[STUDY TEXT]

Watching the Winter Cutworm & Hemp Applications

Watching the Winter Cutworm & Hemp Applications

Watching the Winter Cutworm & Hemp Applications. I'm Greg Martin with today's Northwest Report.

Oregon is now accepting applications for hemp production. Licenses will allow you to grow and handle industrial hemp for the 2016 growing season and they will be issued on an annual basis rather than every three years. Currently agricultural hemp seed is hard to get but OSU is working to address that hurdle and has approved a hemp seed certification process, establishing a seed certification standard. One of the issues with the federal regulation of hemp, a cousin to marijuana, is that any seed or genetic material cannot be brought across state lines unless the carrier is registered with the Drug Enforcement Agency.

Oregon and Washington growers may be seeing more of a new pest Amy Dreves, ODA Assistant Professor & Sr. Researcher says these cutworms have a unique feature in that they are gregarious & highly mobile, similar to armyworms, and have the ability to cause heavy defoliation of above-ground parts and crowns.

DREVES: But also keeping a very close eye as to if activity increases in the Spring. There is a really great handbook out there, it's the Pacific Northwest Insect Management handbook that has lists of various chemicals perhaps if you do see a lot of them but the best is really targeting the young.

That's today's Northwest Report. I'm Greg Martin on the Ag Information Network of the West.

[/STUDY TEXT]

TASK TO CARRY OUT:
Write out the passage of the Northwest Report on cutworms and hemp from "Oregon is now" to "Drug Enforcement Agency.", word for word and including both ends.

[DATASET CONTENT]

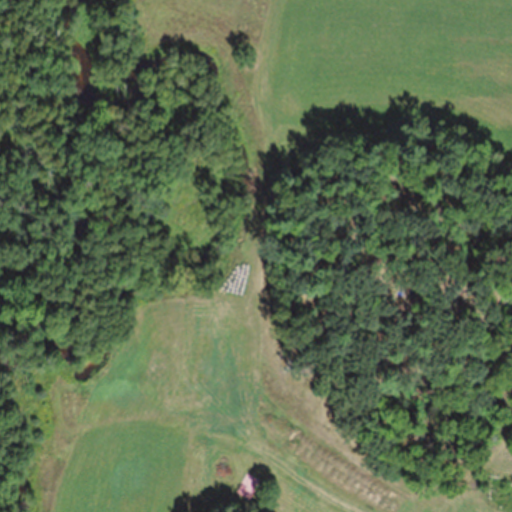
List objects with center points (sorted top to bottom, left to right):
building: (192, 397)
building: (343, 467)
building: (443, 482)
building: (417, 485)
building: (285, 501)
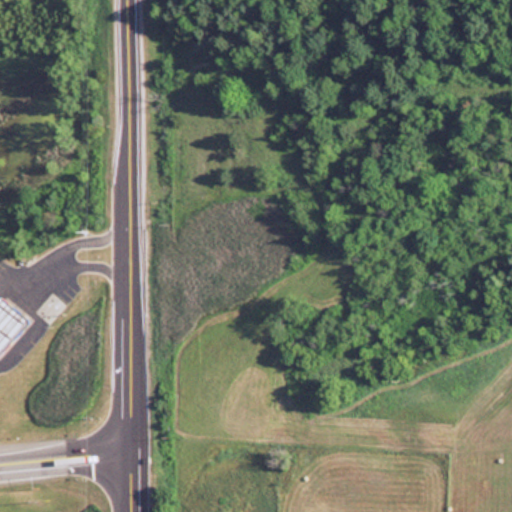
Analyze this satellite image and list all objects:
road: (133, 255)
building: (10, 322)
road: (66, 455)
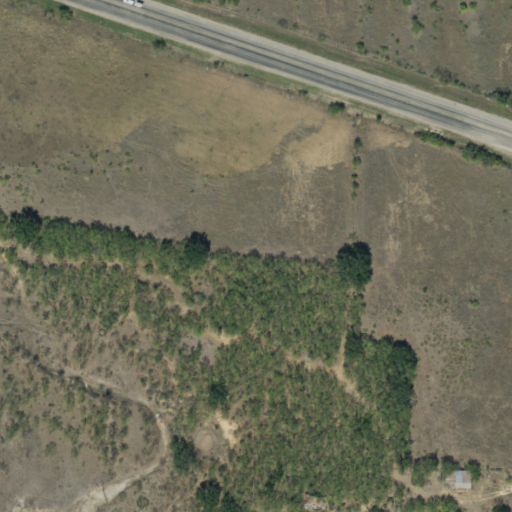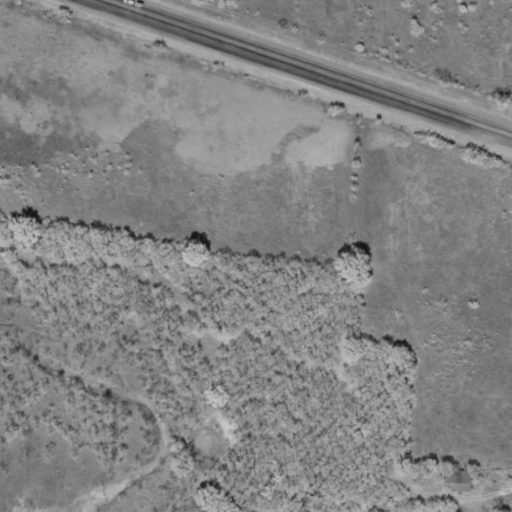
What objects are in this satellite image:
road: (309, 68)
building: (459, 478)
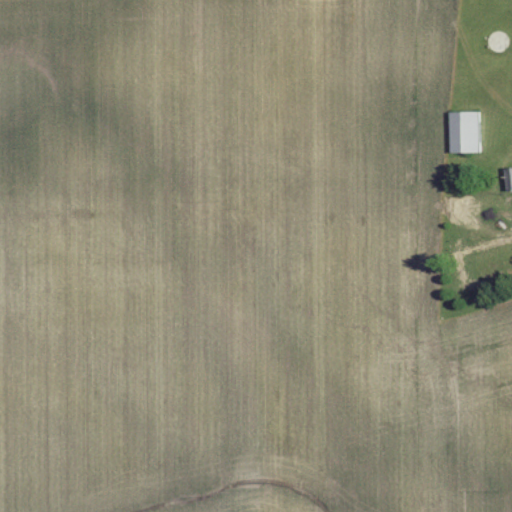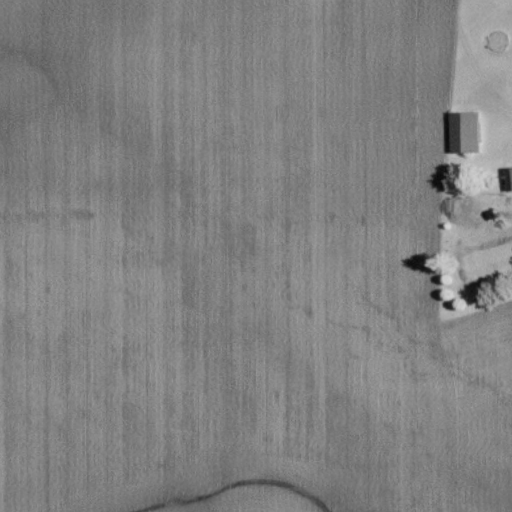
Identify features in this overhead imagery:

[/DATASET CONTENT]

THE COMPLETED TASK:
Oregon is now accepting applications for hemp production. Licenses will allow you to grow and handle industrial hemp for the 2016 growing season and they will be issued on an annual basis rather than every three years. Currently agricultural hemp seed is hard to get but OSU is working to address that hurdle and has approved a hemp seed certification process, establishing a seed certification standard. One of the issues with the federal regulation of hemp, a cousin to marijuana, is that any seed or genetic material cannot be brought across state lines unless the carrier is registered with the Drug Enforcement Agency.